Extrait du document

:::::

Libres paroles : Marie-Thérèse Besson
Marie-Thérèse Besson, Grande Maîtresse de la Grande Loge Féminine de France, première obédience maçonnique féminine au monde, répond au Crayon à l’occasion de la commémoration de la naissance de la Loi de 1905 sur la séparation des Églises et de l’Etat, votée le 9 décembre de cette même année. Nous la remercions vivement de nous avoir accordé cette interview.
Le Crayon – La France célèbre ce 9 décembre, la loi de 1905 concernant la séparation des Eglises et de l’Etat, quelle est la position de la Grande Loge Féminine de France face à la laïcité ? Cette position fait-elle l’unanimité ?
Marie-Thérèse Besson – La Franc-Maçonnerie (FM) en général et la Grande Loge Féminine de France (GLFF) en particulier refuse tous les dogmes : toute croyance ressort strictement de convictions personnelles et ne peut être ni imposée ni considérée comme une vérité universelle et absolue.
La recherche d’une FM se situe en dehors et au-delà de l’horizon religieux et politique. La laïcité fait partie intrinsèquement de la démarche maçonnique en tant que philosophie qui conduit à la construction d’un humanisme moderne. Nous sommes inquiètes actuellement des replis communautaires.
La franc-maçonnerie travaille aux côtés d’autres communautés spirituelles à l’amélioration et au perfectionnement intellectuel et social de l’humanité. Et parmi nos devoirs, est celui d’aimer et de défendre notre patrie contre l’obscurantisme religieux et spirituel, la scission et l’injustice sociale, l’ignorance et le mépris de l’autre. Pour cela, nous affirmons, entre autres principes, notre conviction en la laïcité, garante de la liberté de conscience, de croyance et d’exercice des cultes. « Liberté, Egalité, Fraternité » sont les valeurs à porter pour vivre dans un monde plus humaniste et plus solidaire.

:::::

Données fournies
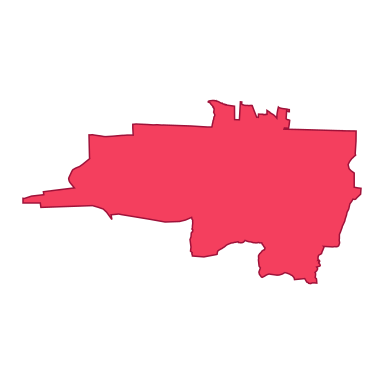 Tenango del Valle, México, Mexico
{"feature_id": "50627088B67795620919369", "entity_name": "Tenango del Valle", "entity_type": "district", "adm_level": 2, "iso_a3": "MEX", "parent_name": "Mexico", "parent_adm1": "México", "projection": "albers", "projection_center": [-99.612, 19.076], "detail": "fine", "context": "isolated", "style": "filled", "palette": "rose", "viewbox_px": 384, "rotation_deg": 0, "n_neighbors": 0, "source": "geoboundaries", "source_scale": "gbopen_adm2", "svg_char_len": 5938}
<svg xmlns="http://www.w3.org/2000/svg" viewBox="0 0 384 384"><path d="M89.0,134.9L89.5,157.2L89.7,158.6L82.7,164.3L79.6,166.5L75.9,168.0L75.1,168.4L74.2,169.0L73.5,169.3L73.0,169.6L72.8,169.9L72.5,170.2L71.8,171.4L69.9,175.5L69.1,177.2L68.7,178.3L68.7,179.0L69.1,180.7L69.4,181.5L69.9,182.3L70.6,183.3L72.0,185.0L74.4,187.9L43.4,191.7L43.8,194.7L31.5,196.1L24.3,198.5L23.0,198.3L23.0,203.0L40.3,203.0L40.9,207.4L92.5,205.6L98.3,207.3L103.2,209.0L106.6,212.2L111.9,219.5L111.1,214.8L118.7,214.0L121.5,214.6L149.4,219.2L165.1,222.0L179.5,221.5L185.2,220.1L186.0,219.8L188.1,218.9L191.6,217.4L192.0,219.1L192.1,219.4L192.3,219.6L192.6,219.9L192.7,220.2L192.6,221.4L192.7,222.2L192.7,223.6L192.4,225.9L192.4,227.2L192.4,228.0L192.2,228.5L191.9,229.0L192.0,229.2L192.3,229.3L192.6,229.4L192.8,229.9L192.8,230.3L192.6,230.9L192.6,231.7L192.5,231.9L191.6,232.3L191.5,232.5L191.3,233.0L191.2,233.7L191.1,235.9L191.0,236.9L190.6,237.9L190.3,238.9L190.0,239.5L191.0,247.1L190.5,251.1L192.2,252.7L191.8,253.8L192.3,254.9L192.4,256.0L194.7,256.2L203.9,256.9L216.6,254.5L217.1,254.3L217.1,253.9L217.3,253.0L217.4,252.3L217.6,251.4L218.2,250.7L218.7,250.3L219.4,249.9L220.5,249.2L221.8,248.6L223.2,247.6L223.8,247.3L225.0,246.4L226.2,245.3L226.8,244.9L227.6,244.5L228.9,243.9L229.6,243.7L231.0,243.1L231.8,242.9L232.2,242.9L233.2,242.8L233.9,242.5L234.3,242.4L235.1,242.3L235.5,242.3L235.9,242.2L236.3,242.1L238.0,241.7L238.2,241.8L238.4,242.5L238.9,242.6L239.4,242.6L239.9,242.6L240.4,242.8L242.1,242.7L243.4,242.2L244.3,241.3L244.7,241.0L245.0,240.4L245.3,240.5L245.9,240.6L246.2,240.9L247.0,241.2L249.2,241.8L250.2,241.8L250.8,241.9L252.2,242.3L252.9,242.6L253.8,242.7L254.6,242.7L255.8,242.9L257.3,242.8L258.2,242.5L259.1,242.6L259.7,242.9L260.0,242.8L260.5,242.8L261.0,242.9L261.8,242.9L262.0,243.6L262.5,244.7L263.0,244.9L263.2,245.3L263.5,245.9L264.1,247.0L264.5,247.1L264.9,247.6L265.0,248.0L264.6,249.1L264.6,249.6L264.3,249.9L263.4,250.0L262.8,250.6L262.0,251.0L261.7,251.6L260.3,253.2L259.7,253.7L259.2,254.6L258.6,255.4L258.5,256.3L258.5,257.2L258.7,258.0L258.4,259.9L259.1,266.2L260.4,267.9L258.9,272.1L259.4,274.3L261.3,276.9L261.4,277.0L262.1,277.3L262.3,277.3L262.9,277.0L263.9,276.5L264.7,276.1L265.4,275.6L266.6,274.9L267.8,274.4L269.0,274.0L270.8,274.3L274.5,274.8L276.7,275.1L277.9,275.1L279.2,275.0L282.1,274.1L283.1,273.6L284.8,272.6L285.7,272.8L286.6,273.0L288.0,273.5L289.8,274.2L291.5,275.3L292.1,275.4L294.1,277.7L294.5,279.6L304.7,278.6L306.8,282.1L307.2,282.2L308.1,282.6L308.6,283.3L310.7,283.6L310.8,283.4L312.4,282.9L314.5,282.9L316.8,283.1L316.6,280.1L316.4,278.7L315.2,277.6L315.6,274.7L315.5,273.1L315.0,272.4L316.6,270.9L317.4,269.5L317.6,268.9L317.5,268.4L317.3,268.0L316.6,267.0L318.0,266.6L318.6,266.6L319.2,266.3L320.2,265.7L320.1,264.9L319.6,263.9L318.6,263.1L318.7,262.7L318.7,262.3L319.2,262.4L319.5,261.6L319.0,261.4L319.0,261.0L319.5,260.8L319.0,260.1L318.4,260.2L318.6,260.0L318.0,259.4L318.1,258.7L317.9,258.2L317.9,257.7L318.3,256.8L318.1,256.5L318.1,256.2L318.4,255.8L318.9,255.1L319.5,254.7L320.7,254.2L321.0,253.8L321.5,253.6L321.9,252.4L322.2,251.3L322.6,250.7L323.5,248.4L324.0,247.2L323.8,247.0L323.8,246.5L323.7,246.4L332.5,246.9L333.5,246.8L334.9,246.6L336.1,246.8L337.7,246.5L338.7,245.7L339.5,243.3L339.6,242.4L339.3,240.9L339.2,239.8L339.4,238.4L339.4,236.5L339.4,234.5L339.9,233.2L340.3,232.4L342.0,227.7L342.2,227.0L342.3,226.4L342.7,225.5L343.0,225.0L344.8,221.0L345.2,219.0L346.5,215.1L347.0,212.4L348.7,209.1L349.9,203.8L351.6,201.5L353.0,199.1L353.3,199.2L354.3,199.4L355.0,199.4L355.8,199.0L356.8,197.8L360.6,194.2L361.0,188.3L357.8,187.9L354.2,187.2L354.2,173.0L351.1,170.8L349.1,168.7L348.1,164.6L349.4,161.9L350.3,160.6L351.2,159.4L351.8,158.6L353.2,157.4L353.9,156.6L355.6,155.2L355.2,153.7L356.0,141.1L356.1,131.0L342.4,130.8L342.4,130.7L337.4,130.6L298.6,129.5L284.0,129.2L284.4,128.0L288.6,128.2L289.2,124.5L289.7,120.3L288.9,119.9L287.3,119.6L286.3,119.0L286.3,118.9L286.1,118.7L286.4,114.5L286.6,110.9L286.9,111.1L288.2,111.6L288.6,111.7L289.3,111.7L289.3,109.6L286.9,109.3L286.9,109.1L282.8,108.6L281.3,108.3L280.4,108.1L278.8,107.5L278.4,107.1L277.8,109.6L277.5,111.2L277.1,113.5L276.9,115.6L276.9,116.3L276.8,118.1L275.9,117.0L274.0,115.2L273.2,114.6L272.2,114.0L271.5,113.6L270.4,112.9L270.2,112.9L269.9,112.3L267.0,110.4L267.0,112.8L267.0,114.3L266.1,114.2L266.0,114.6L263.8,114.7L263.8,114.4L262.4,114.4L262.4,114.2L260.4,114.2L258.5,114.1L258.3,117.3L258.0,117.2L257.3,117.2L256.7,117.3L253.9,110.2L252.2,105.6L251.7,105.7L251.4,105.4L251.1,105.5L250.8,105.5L250.4,105.4L250.0,105.4L249.4,105.6L248.8,105.6L248.4,105.6L248.0,105.4L247.5,105.4L246.9,105.4L246.5,105.4L245.8,105.5L245.2,105.3L244.2,105.3L243.3,104.9L243.0,104.8L242.4,104.6L242.2,104.5L241.7,104.1L241.8,102.0L240.4,101.8L239.4,119.8L236.4,119.7L234.6,119.6L234.5,106.2L225.6,104.9L225.8,104.6L225.2,104.5L225.0,104.3L224.5,104.2L224.3,104.2L224.1,104.1L223.8,104.2L222.9,103.8L222.7,103.7L222.4,103.4L222.1,103.1L221.8,103.3L221.7,103.3L221.1,103.1L219.7,102.4L219.0,101.9L218.4,101.7L218.0,101.5L217.6,101.2L217.3,101.3L216.9,101.3L216.5,101.1L216.3,100.9L216.1,100.6L215.6,100.8L214.7,100.7L214.4,100.5L213.3,100.5L212.9,100.4L212.6,100.5L210.6,100.7L209.0,101.0L208.3,101.4L208.2,102.0L210.3,103.0L210.7,103.9L213.4,106.9L213.5,107.2L213.1,107.3L214.2,108.9L214.0,110.0L213.9,111.3L213.6,112.1L214.4,113.9L214.7,114.5L214.8,115.1L214.7,115.7L214.4,116.5L214.0,116.9L214.0,117.1L213.8,118.0L213.6,119.7L213.2,120.3L213.1,120.7L212.8,122.6L212.4,124.0L212.1,125.9L211.8,127.0L210.7,127.0L207.1,127.0L191.2,126.0L171.6,125.3L165.3,125.1L163.1,125.0L162.1,125.1L156.7,124.7L156.2,124.8L153.2,124.9L147.2,124.5L137.9,124.1L136.1,124.0L135.2,124.1L132.8,124.3L132.8,127.9L133.2,135.1L127.8,135.1L126.9,135.1L124.7,135.3L121.8,135.4L112.9,136.2L106.2,136.6L105.1,136.6L103.7,136.5L101.0,136.0L98.7,135.7L94.5,135.1L92.2,134.7L90.7,134.9L89.0,134.9Z" fill="#f43f5e" stroke="#9f1239" stroke-width="1.5"/></svg>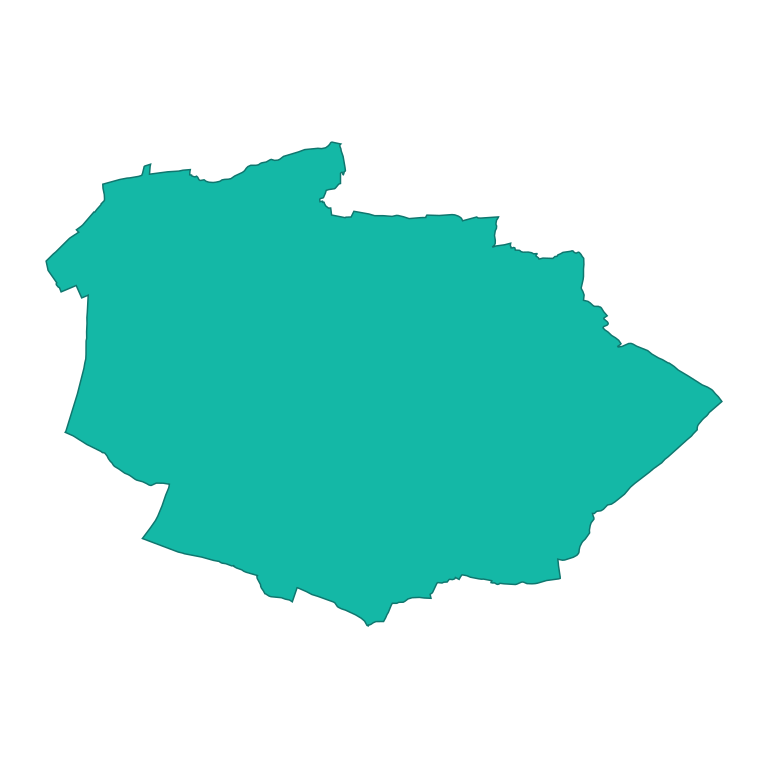 Gornet-Cricov, Prahova, Romania
{"feature_id": "2599482B42939343868004", "entity_name": "Gornet-Cricov", "entity_type": "district", "adm_level": 2, "iso_a3": "ROU", "parent_name": "Romania", "parent_adm1": "Prahova", "projection": "equal_earth", "projection_center": [26.28, 45.085], "detail": "fine", "context": "isolated", "style": "filled", "palette": "teal", "viewbox_px": 768, "rotation_deg": 0, "n_neighbors": 0, "source": "geoboundaries", "source_scale": "gbopen_adm2", "svg_char_len": 6083}
<svg xmlns="http://www.w3.org/2000/svg" viewBox="0 0 768 768"><path d="M597.3,511.2L600.2,510.9L601.3,510.6L603.5,509.2L607.5,505.0L611.5,504.1L614.9,501.9L624.5,494.2L630.4,487.2L634.9,483.3L649.1,472.4L653.6,468.6L661.7,462.8L665.0,459.2L668.1,456.8L687.0,439.8L691.5,436.0L693.2,433.9L697.2,429.8L697.2,427.9L697.7,425.7L698.8,424.0L702.4,419.7L704.1,418.0L706.7,415.8L708.2,414.0L709.1,412.6L721.9,401.5L718.3,396.7L715.4,393.8L712.6,390.4L711.5,389.5L707.5,387.1L702.2,384.9L688.9,376.4L678.3,370.1L674.2,366.5L669.2,363.1L667.8,362.8L662.6,359.7L658.4,357.9L651.8,354.0L647.7,350.6L636.7,346.2L633.0,344.1L631.0,343.4L628.7,343.5L621.9,346.5L618.2,347.0L617.8,346.3L620.4,344.5L621.0,343.7L618.7,340.3L615.5,337.8L611.7,335.5L608.0,332.0L604.9,329.9L603.1,328.0L603.1,327.4L603.9,326.5L607.0,325.2L607.9,324.4L608.2,323.5L607.9,322.6L607.3,321.8L603.8,318.8L603.8,318.3L604.1,317.9L607.2,315.8L603.7,311.7L601.5,308.1L600.5,307.1L599.3,306.9L598.7,306.4L594.3,306.3L593.0,305.5L590.2,302.9L588.0,301.4L583.5,300.3L584.1,295.0L582.8,291.3L581.5,289.0L581.2,287.9L583.1,279.6L583.5,276.5L583.5,269.0L583.9,264.5L583.7,258.3L582.3,256.6L581.0,254.4L579.4,252.6L578.6,252.2L578.0,252.3L576.0,253.2L574.2,252.4L573.2,251.1L572.1,250.8L570.5,251.3L562.9,252.4L560.7,253.7L557.9,254.9L556.9,256.4L555.0,256.5L552.8,258.4L542.9,258.1L539.3,259.0L538.8,258.9L538.6,258.0L536.0,256.0L536.0,255.2L537.1,253.9L536.9,253.6L533.6,253.8L531.6,252.7L528.3,252.1L522.9,252.2L520.7,251.4L520.1,250.7L519.3,250.3L515.3,250.1L514.9,248.0L514.4,247.7L513.6,247.5L512.5,247.9L511.0,247.8L511.0,246.9L510.3,245.5L510.7,243.2L504.5,244.8L495.9,246.0L492.3,247.2L494.6,244.8L495.2,243.5L495.3,240.3L494.5,235.5L495.1,231.7L495.3,230.6L496.4,228.5L496.6,226.5L496.6,225.9L496.0,224.6L496.0,223.2L496.6,220.0L497.5,218.9L497.7,218.1L498.2,217.8L498.5,216.9L480.7,218.1L478.1,218.0L476.7,217.0L462.6,220.8L461.6,218.6L460.7,217.6L458.5,216.2L454.9,214.9L452.1,214.6L439.3,215.5L426.9,215.1L426.0,216.5L425.8,217.5L421.2,217.6L409.1,218.6L403.6,216.8L398.2,215.5L396.5,215.4L392.1,216.4L383.3,215.7L374.7,215.7L369.0,214.0L353.9,211.3L351.1,217.0L345.8,217.2L345.2,217.7L331.6,215.0L330.7,208.0L328.5,208.1L325.7,205.9L324.4,203.5L324.1,202.3L323.6,202.1L322.7,202.3L322.5,201.2L320.0,201.7L319.7,199.7L320.2,198.6L323.0,197.9L323.5,197.5L325.4,193.1L326.2,190.4L328.7,189.6L334.6,188.7L335.5,188.0L338.5,184.4L339.2,183.9L340.5,183.5L340.5,173.3L341.8,172.3L342.1,172.3L342.7,173.1L342.9,174.5L343.4,174.7L344.1,172.6L344.1,171.8L345.2,171.1L345.4,170.6L345.0,167.4L343.1,156.4L341.2,150.9L340.9,148.9L339.9,146.3L339.8,145.5L340.1,144.7L340.8,144.0L332.0,142.1L330.9,142.5L330.5,143.0L329.7,144.3L328.2,145.9L325.9,147.6L325.1,147.9L321.6,148.6L317.9,148.3L304.7,149.6L298.5,151.9L283.5,156.4L279.9,159.2L278.0,160.1L274.6,160.4L271.2,159.4L269.9,159.9L266.2,162.0L261.9,162.8L260.4,163.4L258.6,164.7L257.5,165.0L255.9,165.3L250.7,165.3L247.9,166.6L246.3,168.2L244.5,170.8L242.4,172.4L234.7,176.0L231.0,178.6L228.4,179.2L224.6,179.4L222.0,179.9L220.3,181.1L219.1,181.5L215.8,182.2L213.1,182.5L208.9,182.2L206.1,181.3L204.1,179.8L200.8,180.4L199.9,180.4L198.9,179.6L197.8,177.4L196.6,176.2L194.9,176.9L192.0,176.1L191.6,175.1L189.7,174.8L189.9,171.5L190.3,169.6L183.0,170.2L178.7,171.1L167.7,171.8L149.5,174.2L150.1,166.5L150.6,164.2L144.9,166.0L144.2,166.5L142.6,173.1L141.7,175.4L138.5,176.4L129.7,177.9L127.1,178.1L119.8,179.5L102.8,184.2L103.0,188.3L104.3,194.6L104.5,198.6L104.4,200.5L101.1,203.9L101.0,204.7L97.0,209.2L94.7,212.2L93.9,212.0L82.8,224.9L81.2,226.3L76.4,229.8L78.7,232.2L69.9,238.0L68.7,239.1L55.7,252.0L53.2,254.1L46.1,261.1L48.1,270.4L56.8,282.9L56.3,283.5L56.3,284.7L58.2,287.0L59.5,287.8L61.1,291.9L76.2,285.5L81.7,297.9L88.2,295.2L87.3,312.5L86.9,317.5L87.0,323.6L86.6,331.7L86.7,338.2L86.1,340.9L86.0,354.6L85.8,358.8L84.8,363.1L83.9,368.4L77.4,393.9L65.9,431.2L65.2,432.3L73.1,435.8L86.9,444.5L100.9,451.4L102.4,452.6L104.1,452.8L104.8,453.1L107.1,456.0L108.4,458.7L110.2,461.2L112.0,463.0L113.3,465.1L114.5,466.4L118.7,468.9L124.6,473.1L128.2,474.6L130.0,475.6L135.0,479.2L136.7,480.1L142.6,481.7L146.6,483.6L149.0,485.0L150.5,485.4L151.3,485.4L156.3,483.1L163.2,483.2L169.4,484.2L168.9,487.1L168.6,488.1L165.7,495.1L162.1,505.7L157.8,516.1L155.5,520.5L150.7,527.4L142.4,538.5L178.1,552.0L182.7,553.1L184.3,553.7L201.8,557.1L213.5,560.4L219.4,561.5L220.2,562.3L222.0,563.1L225.8,563.7L231.8,565.9L233.6,565.6L234.3,566.4L234.0,566.5L234.6,566.9L236.6,568.0L241.7,569.8L243.9,571.3L246.3,572.3L257.0,575.4L257.4,575.6L257.0,576.1L256.9,576.6L257.2,578.4L260.5,584.6L260.7,586.3L261.3,587.9L263.4,590.9L264.9,593.7L265.5,593.8L269.1,596.1L271.0,596.7L281.4,597.7L285.2,599.1L289.5,600.0L292.3,601.8L297.1,587.7L297.7,587.8L306.4,591.6L311.9,594.5L318.0,596.4L333.5,602.0L334.9,602.9L337.4,606.6L338.4,607.3L341.4,608.8L345.4,610.1L355.5,614.8L361.2,618.2L364.6,621.1L367.0,625.4L368.2,625.9L368.4,625.0L368.9,625.1L370.8,624.4L373.5,622.6L375.9,621.6L383.6,621.5L385.6,617.9L387.0,614.6L388.3,612.5L391.2,605.3L392.3,603.3L396.5,603.3L397.6,603.0L398.5,602.4L399.7,602.3L403.3,602.2L404.9,601.3L408.1,598.9L412.2,597.7L419.3,597.4L424.3,598.0L431.0,598.3L430.1,594.3L432.0,593.1L432.7,592.2L436.9,583.3L437.8,582.6L442.1,583.0L443.8,582.2L447.2,582.0L449.0,579.6L449.8,579.3L452.4,579.6L454.1,579.1L455.0,578.5L455.4,577.5L459.1,579.4L460.7,576.5L462.1,574.8L466.9,575.7L470.4,577.2L478.6,578.8L481.5,579.2L483.5,579.1L491.4,580.6L491.9,580.9L491.1,582.0L491.0,582.6L492.7,583.0L494.5,582.9L496.8,584.2L497.8,584.4L499.0,584.0L500.0,583.3L503.9,583.8L515.3,584.5L516.7,584.2L521.3,582.2L522.5,582.0L523.7,582.2L526.9,583.6L531.9,583.8L535.2,583.6L537.4,583.2L546.6,580.5L558.5,578.9L560.2,578.4L560.2,577.1L558.5,565.8L558.3,563.3L557.8,559.2L562.5,560.2L564.7,560.0L573.4,557.2L577.0,555.2L577.7,554.1L578.3,553.8L579.0,552.1L579.2,549.8L579.9,546.6L581.7,543.0L582.7,541.5L585.3,539.0L589.6,532.9L589.4,530.1L590.2,525.5L591.2,522.7L593.9,519.2L593.9,517.9L593.0,515.5L592.5,513.4L594.3,513.5L596.5,511.5L597.3,511.2Z" fill="#14b8a6" stroke="#0f766e" stroke-width="1.5"/></svg>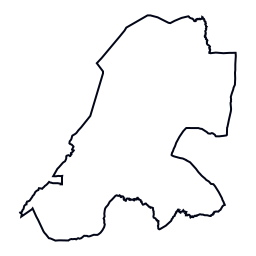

:::::

Énoncé 1
Réécrivez sous forme de liste le paragraphe de l'entretien qui commence par « La franc-maçonnerie travaille aux côtés », en conservant ses faits essentiels.
Énoncé 2
Citez fidèlement le passage de l'entretien qui débute par « La recherche d’une » et se poursuit jusqu'à « des replis communautaires. ».
Énoncé 3
D'après l'entretien, contre quoi les francs-maçons ont-ils le devoir de défendre la patrie ? Énumérez chaque élément cité.

Réponse 1
- La franc-maçonnerie œuvre, avec d'autres communautés spirituelles, à l'amélioration et au perfectionnement intellectuel et social de l'humanité.
- Elle compte parmi ses devoirs celui d'aimer et de défendre la patrie contre l'obscurantisme religieux et spirituel, la scission, l'injustice sociale, l'ignorance et le mépris de l'autre.
- Elle affirme notamment sa conviction en la laïcité, garante de la liberté de conscience, de croyance et d'exercice des cultes.
- Elle porte les valeurs « Liberté, Egalité, Fraternité » pour vivre dans un monde plus humaniste et plus solidaire.

Réponse 2
La recherche d’une FM se situe en dehors et au-delà de l’horizon religieux et politique. La laïcité fait partie intrinsèquement de la démarche maçonnique en tant que philosophie qui conduit à la construction d’un humanisme moderne. Nous sommes inquiètes actuellement des replis communautaires.

Réponse 3
- l'obscurantisme religieux et spirituel
- la scission
- l'injustice sociale
- l'ignorance
- le mépris de l'autre